In recent years for instance, a multinational industrials business paid the US Securities and Exchange Commission and Department of Justice millions of dollars in fines to settle FCPA offenses relating to the payment of bribes by its intermediaries to officials in various jurisdictions over a period of several years. There had been allegations of wrong-doing by the intermediaries in the public domain years before the company was investigated, which ongoing monitoring would have identified a lot sooner and allowed the company to cease – or more tightly control – its relationship prior to the damage being inflicted on the company itself.
4. Does your organisation have central oversight over the TPDD approach?
Is there sufficient SME specialism to deal with the outputs of any TPDD activities? While some organisations closely control and manage TPDD activities centrally, others devolve responsibility to their regional businesses.
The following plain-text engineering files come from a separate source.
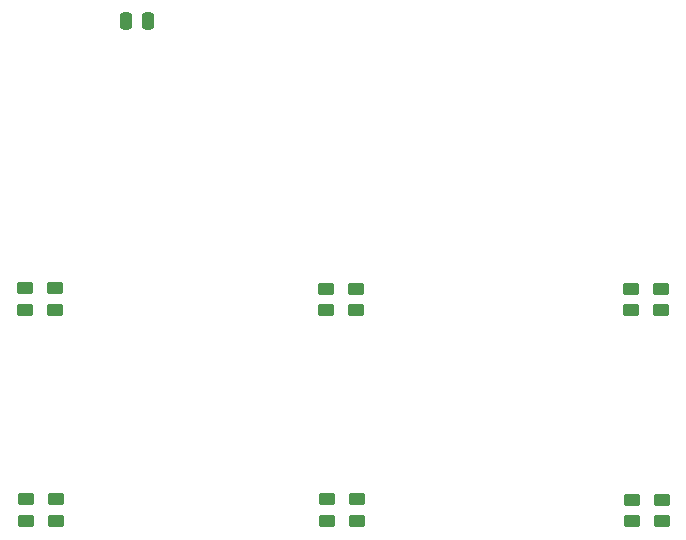
<source format=gbr>
%TF.GenerationSoftware,KiCad,Pcbnew,6.0.7-f9a2dced07~116~ubuntu20.04.1*%
%TF.CreationDate,2022-10-31T15:29:47+01:00*%
%TF.ProjectId,av_citynode_hw,61765f63-6974-4796-9e6f-64655f68772e,rev?*%
%TF.SameCoordinates,Original*%
%TF.FileFunction,Paste,Bot*%
%TF.FilePolarity,Positive*%
%FSLAX46Y46*%
G04 Gerber Fmt 4.6, Leading zero omitted, Abs format (unit mm)*
G04 Created by KiCad (PCBNEW 6.0.7-f9a2dced07~116~ubuntu20.04.1) date 2022-10-31 15:29:47*
%MOMM*%
%LPD*%
G01*
G04 APERTURE LIST*
G04 Aperture macros list*
%AMRoundRect*
0 Rectangle with rounded corners*
0 $1 Rounding radius*
0 $2 $3 $4 $5 $6 $7 $8 $9 X,Y pos of 4 corners*
0 Add a 4 corners polygon primitive as box body*
4,1,4,$2,$3,$4,$5,$6,$7,$8,$9,$2,$3,0*
0 Add four circle primitives for the rounded corners*
1,1,$1+$1,$2,$3*
1,1,$1+$1,$4,$5*
1,1,$1+$1,$6,$7*
1,1,$1+$1,$8,$9*
0 Add four rect primitives between the rounded corners*
20,1,$1+$1,$2,$3,$4,$5,0*
20,1,$1+$1,$4,$5,$6,$7,0*
20,1,$1+$1,$6,$7,$8,$9,0*
20,1,$1+$1,$8,$9,$2,$3,0*%
G04 Aperture macros list end*
%ADD10RoundRect,0.250000X-0.450000X0.262500X-0.450000X-0.262500X0.450000X-0.262500X0.450000X0.262500X0*%
%ADD11RoundRect,0.250000X-0.250000X-0.475000X0.250000X-0.475000X0.250000X0.475000X-0.250000X0.475000X0*%
G04 APERTURE END LIST*
D10*
%TO.C,R1*%
X242054500Y126633000D03*
X242054500Y124808000D03*
%TD*%
%TO.C,R2*%
X239608500Y108784000D03*
X239608500Y106959000D03*
%TD*%
%TO.C,R1*%
X267900500Y126622000D03*
X267900500Y124797000D03*
%TD*%
%TO.C,R1*%
X267994500Y108773000D03*
X267994500Y106948000D03*
%TD*%
%TO.C,R1*%
X216662000Y108797500D03*
X216662000Y106972500D03*
%TD*%
%TO.C,R2*%
X265360500Y126622000D03*
X265360500Y124797000D03*
%TD*%
%TO.C,R2*%
X239514500Y126633000D03*
X239514500Y124808000D03*
%TD*%
D11*
%TO.C,C14*%
X224482000Y149286000D03*
X222582000Y149286000D03*
%TD*%
D10*
%TO.C,R1*%
X216568000Y126646500D03*
X216568000Y124821500D03*
%TD*%
%TO.C,R2*%
X265454500Y108773000D03*
X265454500Y106948000D03*
%TD*%
%TO.C,R1*%
X242148500Y108784000D03*
X242148500Y106959000D03*
%TD*%
%TO.C,R2*%
X214028000Y126646500D03*
X214028000Y124821500D03*
%TD*%
%TO.C,R2*%
X214122000Y108797500D03*
X214122000Y106972500D03*
%TD*%
M02*

</source>
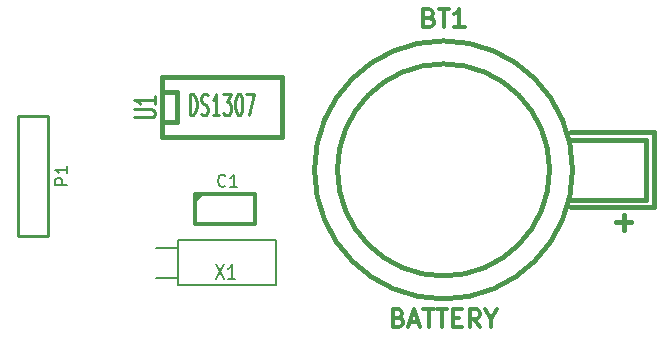
<source format=gto>
G04 (created by PCBNEW (2013-jul-07)-stable) date 2014年08月03日 (週日) 21時34分56秒*
%MOIN*%
G04 Gerber Fmt 3.4, Leading zero omitted, Abs format*
%FSLAX34Y34*%
G01*
G70*
G90*
G04 APERTURE LIST*
%ADD10C,0.00590551*%
%ADD11C,0.015*%
%ADD12C,0.012*%
%ADD13C,0.01*%
%ADD14C,0.008*%
%ADD15C,0.01125*%
%ADD16C,0.006*%
G04 APERTURE END LIST*
G54D10*
G54D11*
X68100Y-43300D02*
X68100Y-43800D01*
X67850Y-43550D02*
X68350Y-43550D01*
X66350Y-40800D02*
X68850Y-40800D01*
X68850Y-40800D02*
X68850Y-42800D01*
X68850Y-42800D02*
X66350Y-42800D01*
X68850Y-40550D02*
X69100Y-40550D01*
X69100Y-40550D02*
X69100Y-43050D01*
X69100Y-43050D02*
X68850Y-43050D01*
X68350Y-40550D02*
X68850Y-40550D01*
X68850Y-43050D02*
X66350Y-43050D01*
X66350Y-40550D02*
X68350Y-40550D01*
X65635Y-41800D02*
G75*
G03X65635Y-41800I-3535J0D01*
G74*
G01*
X66401Y-41800D02*
G75*
G03X66401Y-41800I-4301J0D01*
G74*
G01*
G54D12*
X53820Y-42600D02*
X55800Y-42600D01*
X55800Y-42600D02*
X55800Y-43600D01*
X55800Y-43600D02*
X53800Y-43600D01*
X53800Y-43600D02*
X53800Y-42600D01*
X53800Y-42850D02*
X54050Y-42600D01*
G54D13*
X47900Y-44000D02*
X47900Y-40000D01*
X48900Y-44000D02*
X48900Y-40000D01*
X48900Y-40000D02*
X47900Y-40000D01*
X47900Y-44000D02*
X48900Y-44000D01*
G54D11*
X52700Y-39200D02*
X53200Y-39200D01*
X53200Y-39200D02*
X53200Y-40200D01*
X53200Y-40200D02*
X52700Y-40200D01*
X52700Y-38700D02*
X56700Y-38700D01*
X56700Y-38700D02*
X56700Y-40700D01*
X56700Y-40700D02*
X52700Y-40700D01*
X52700Y-40700D02*
X52700Y-38700D01*
G54D14*
X53250Y-45650D02*
X53250Y-44150D01*
X53250Y-44150D02*
X56500Y-44150D01*
X56500Y-44150D02*
X56500Y-45650D01*
X56500Y-45650D02*
X53250Y-45650D01*
X52500Y-45400D02*
X53250Y-45400D01*
X52500Y-44400D02*
X53250Y-44400D01*
G54D12*
X61628Y-36728D02*
X61714Y-36757D01*
X61742Y-36785D01*
X61771Y-36842D01*
X61771Y-36928D01*
X61742Y-36985D01*
X61714Y-37014D01*
X61657Y-37042D01*
X61428Y-37042D01*
X61428Y-36442D01*
X61628Y-36442D01*
X61685Y-36471D01*
X61714Y-36500D01*
X61742Y-36557D01*
X61742Y-36614D01*
X61714Y-36671D01*
X61685Y-36700D01*
X61628Y-36728D01*
X61428Y-36728D01*
X61942Y-36442D02*
X62285Y-36442D01*
X62114Y-37042D02*
X62114Y-36442D01*
X62800Y-37042D02*
X62457Y-37042D01*
X62628Y-37042D02*
X62628Y-36442D01*
X62571Y-36528D01*
X62514Y-36585D01*
X62457Y-36614D01*
X60600Y-46728D02*
X60685Y-46757D01*
X60714Y-46785D01*
X60742Y-46842D01*
X60742Y-46928D01*
X60714Y-46985D01*
X60685Y-47014D01*
X60628Y-47042D01*
X60400Y-47042D01*
X60400Y-46442D01*
X60600Y-46442D01*
X60657Y-46471D01*
X60685Y-46500D01*
X60714Y-46557D01*
X60714Y-46614D01*
X60685Y-46671D01*
X60657Y-46700D01*
X60600Y-46728D01*
X60400Y-46728D01*
X60971Y-46871D02*
X61257Y-46871D01*
X60914Y-47042D02*
X61114Y-46442D01*
X61314Y-47042D01*
X61428Y-46442D02*
X61771Y-46442D01*
X61600Y-47042D02*
X61600Y-46442D01*
X61885Y-46442D02*
X62228Y-46442D01*
X62057Y-47042D02*
X62057Y-46442D01*
X62428Y-46728D02*
X62628Y-46728D01*
X62714Y-47042D02*
X62428Y-47042D01*
X62428Y-46442D01*
X62714Y-46442D01*
X63314Y-47042D02*
X63114Y-46757D01*
X62971Y-47042D02*
X62971Y-46442D01*
X63200Y-46442D01*
X63257Y-46471D01*
X63285Y-46500D01*
X63314Y-46557D01*
X63314Y-46642D01*
X63285Y-46700D01*
X63257Y-46728D01*
X63200Y-46757D01*
X62971Y-46757D01*
X63685Y-46757D02*
X63685Y-47042D01*
X63485Y-46442D02*
X63685Y-46757D01*
X63885Y-46442D01*
G54D14*
X54833Y-42323D02*
X54814Y-42342D01*
X54757Y-42361D01*
X54719Y-42361D01*
X54661Y-42342D01*
X54623Y-42304D01*
X54604Y-42266D01*
X54585Y-42190D01*
X54585Y-42133D01*
X54604Y-42057D01*
X54623Y-42019D01*
X54661Y-41980D01*
X54719Y-41961D01*
X54757Y-41961D01*
X54814Y-41980D01*
X54833Y-42000D01*
X55214Y-42361D02*
X54985Y-42361D01*
X55100Y-42361D02*
X55100Y-41961D01*
X55061Y-42019D01*
X55023Y-42057D01*
X54985Y-42076D01*
X49561Y-42295D02*
X49161Y-42295D01*
X49161Y-42142D01*
X49180Y-42104D01*
X49200Y-42085D01*
X49238Y-42066D01*
X49295Y-42066D01*
X49333Y-42085D01*
X49352Y-42104D01*
X49371Y-42142D01*
X49371Y-42295D01*
X49561Y-41685D02*
X49561Y-41914D01*
X49561Y-41799D02*
X49161Y-41799D01*
X49219Y-41838D01*
X49257Y-41876D01*
X49276Y-41914D01*
G54D15*
X51783Y-40042D02*
X52350Y-40042D01*
X52416Y-40021D01*
X52450Y-40000D01*
X52483Y-39957D01*
X52483Y-39871D01*
X52450Y-39828D01*
X52416Y-39807D01*
X52350Y-39785D01*
X51783Y-39785D01*
X52483Y-39335D02*
X52483Y-39592D01*
X52483Y-39464D02*
X51783Y-39464D01*
X51883Y-39507D01*
X51950Y-39550D01*
X51983Y-39592D01*
G54D12*
G54D13*
X53642Y-39983D02*
X53642Y-39283D01*
X53738Y-39283D01*
X53795Y-39316D01*
X53833Y-39383D01*
X53852Y-39450D01*
X53871Y-39583D01*
X53871Y-39683D01*
X53852Y-39816D01*
X53833Y-39883D01*
X53795Y-39950D01*
X53738Y-39983D01*
X53642Y-39983D01*
X54023Y-39950D02*
X54080Y-39983D01*
X54176Y-39983D01*
X54214Y-39950D01*
X54233Y-39916D01*
X54252Y-39850D01*
X54252Y-39783D01*
X54233Y-39716D01*
X54214Y-39683D01*
X54176Y-39650D01*
X54100Y-39616D01*
X54061Y-39583D01*
X54042Y-39550D01*
X54023Y-39483D01*
X54023Y-39416D01*
X54042Y-39350D01*
X54061Y-39316D01*
X54100Y-39283D01*
X54195Y-39283D01*
X54252Y-39316D01*
X54633Y-39983D02*
X54404Y-39983D01*
X54519Y-39983D02*
X54519Y-39283D01*
X54480Y-39383D01*
X54442Y-39450D01*
X54404Y-39483D01*
X54766Y-39283D02*
X55014Y-39283D01*
X54880Y-39550D01*
X54938Y-39550D01*
X54976Y-39583D01*
X54995Y-39616D01*
X55014Y-39683D01*
X55014Y-39850D01*
X54995Y-39916D01*
X54976Y-39950D01*
X54938Y-39983D01*
X54823Y-39983D01*
X54785Y-39950D01*
X54766Y-39916D01*
X55261Y-39283D02*
X55300Y-39283D01*
X55338Y-39316D01*
X55357Y-39350D01*
X55376Y-39416D01*
X55395Y-39550D01*
X55395Y-39716D01*
X55376Y-39850D01*
X55357Y-39916D01*
X55338Y-39950D01*
X55300Y-39983D01*
X55261Y-39983D01*
X55223Y-39950D01*
X55204Y-39916D01*
X55185Y-39850D01*
X55166Y-39716D01*
X55166Y-39550D01*
X55185Y-39416D01*
X55204Y-39350D01*
X55223Y-39316D01*
X55261Y-39283D01*
X55528Y-39283D02*
X55795Y-39283D01*
X55623Y-39983D01*
G54D12*
G54D16*
X54526Y-44952D02*
X54792Y-45452D01*
X54792Y-44952D02*
X54526Y-45452D01*
X55154Y-45452D02*
X54926Y-45452D01*
X55040Y-45452D02*
X55040Y-44952D01*
X55002Y-45023D01*
X54964Y-45071D01*
X54926Y-45095D01*
M02*

</source>
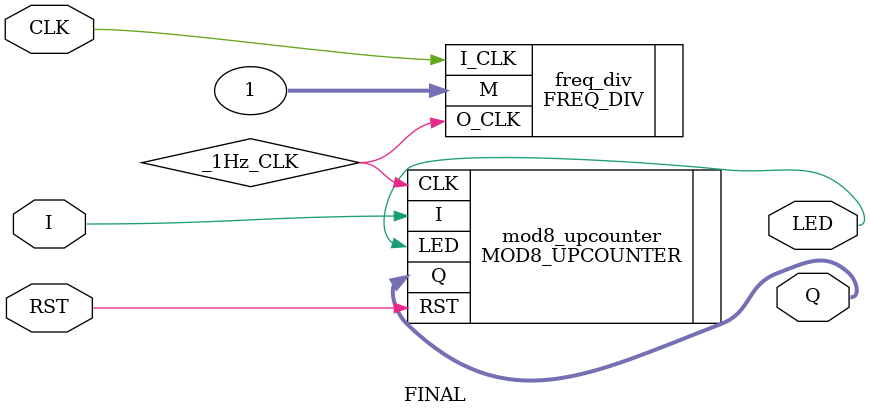
<source format=v>
`timescale 1ns / 1ps
`include "FREQ_DIV.v"
`include "MOD8_UPCOUNTER.v"

module FINAL(
   input I,
	input CLK, 
	input RST,
	output [2:0] Q,
   output LED
);
    wire _1Hz_CLK;
    FREQ_DIV freq_div(
        .I_CLK(CLK), 
        .M(1), 
        .O_CLK(_1Hz_CLK)
    );
    MOD8_UPCOUNTER mod8_upcounter(
        .CLK(_1Hz_CLK), 
        .I(I), 
        .RST(RST),
        .Q(Q),
        .LED(LED)
    );
endmodule
</source>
In our experience, while regional teams can add invaluable jurisdictional insight into the TPDD process (for example in terms of which individuals should be included and the risk profile and areas of focus of certain local third parties), some level of central oversight is vital to ensure consistency across the process and to avoid the temptation for certain local business to perform less meaningful due diligence activities to ensure revenue generating activities are not “undermined”. This does not mean a single standard methodology should be employed across the world – indeed it is vital that for higher risk third parties TPDD is done using meaningful local data sources and by individuals who understand jurisdictional nuances - but where different approaches are taken across regions this should be a deliberate approach.
A centralised ownership approach to TPDD also allows for consistency and accountability in any required remediation activities, for example in responding to TPDD that identifies allegations of corruption or other risks. In turn, it is essential that those dealing with such issues have adequate understanding of the applicable regulatory frameworks to ensure that these items are dealt with adequately.
5. Have you defined your red lines from a risk perspective?
Another important component of a successful TPDD approach is understanding your organisation's risk appetite, defining deal killers and having a clear process in place to deal with the results of the due diligence risk assessments as well as any noncompliant third parties. It is key that action is taken where required to minimise exposure to risk, not least because, should something go wrong, being aware of specific risks and not acting on these will not be viewed positively by any regulators.
6. Are you using technology to enhance the value, efficiency and costeffectiveness of TPDD activities?
In addition to the abovementioned developments on automated ongoing monitoring, we have seen many clients’ ability to successfully manage TPDD and TPRM enhanced by tech-enabled TPRM platforms that automate actions (such as populating questionnaires; risk segmentation activities; remediation activities), ensuring that key risks are not missed; allowing your internal specialists to avoid admin tasks and focus on what is important; and also helping with the central oversight point set out above. There are now a number of different tools that can be configured specifically to your organisations needs which many companies operating in emerging markets are now utilising to their benefit.